Alright. It just seems excessively high when the CPU runs 25C cooler. Like if it was 50C or even 55C I wouldn't be quite as concerned. They advertised these Gen10s as being power efficient and cooler or whatever. (Unit is a P408i-a SR Gen10)
I'm also experiencing an issue with the RAID10 on this controller achieving relatively poor write performance, and the combination of the two is what caused concern that the part may be faulty. Oh, and when I was secure wiping these drives with sg_format so I could the alter logical sector size to 4K the controller got up to like 85C.
I have a quartet of Samsung PM1633, whos specs state Sequential Write Up to 930 MB/s.
The set in RAID10 reaches 360MBps write. That's barely better than the striped pair WD Blacks I used to have in my workstation could do.
While I certainly didn't expect to hit 1800MB/s writes, this is so far below my expectations I can't help but question the controller.
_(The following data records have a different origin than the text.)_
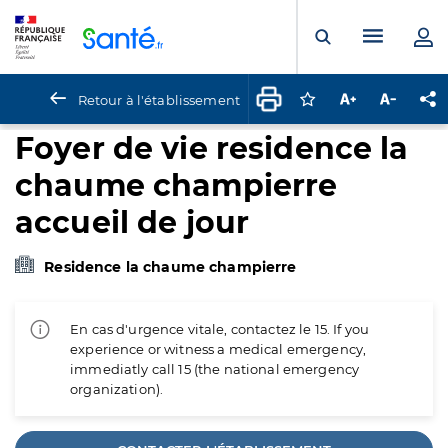
Panneau de gestion des cookies
Menu pr
Ouvrir la rech
Retour à l'établissement
Connectez-vous pour
Augmenter la t
Diminuer 
Pa
Foyer de vie residence la
chaume champierre
accueil de jour
Residence la chaume champierre
En cas d'urgence vitale, contactez le 15. If you
experience or witness a medical emergency,
immediatly call 15 (the national emergency
organization).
Even if it was some non-optimal figure, the gap between what it is and what it should be is extreme. But I made sure every aspect of this was at it's minimum optimal or a multiple of 2 thereof.
I reformatted the drives to be 4Ke (they are 8K physical blocks but there is no to change the logical block to 8K)
They each consist of a single partition that starts at sector 2048 (which is precisely 8MiB into the disk) and consumes the entire remainder of disk.
Thes four partitions were used as the block devices given to mdadm to generate a near-2 RAID10. Chunk size is 256K, because I was lead to believe that internally the smallest chunk the drive can actually write is actually 128K anyway, and so this was the ideal target to minimize needless write amplification.
As I only have about 8GB of data on this array currently, my options to nuke and pave and redo whatever are completely open. I wanted to figure out what the problem is before I load up this hypervisors cloud with guests.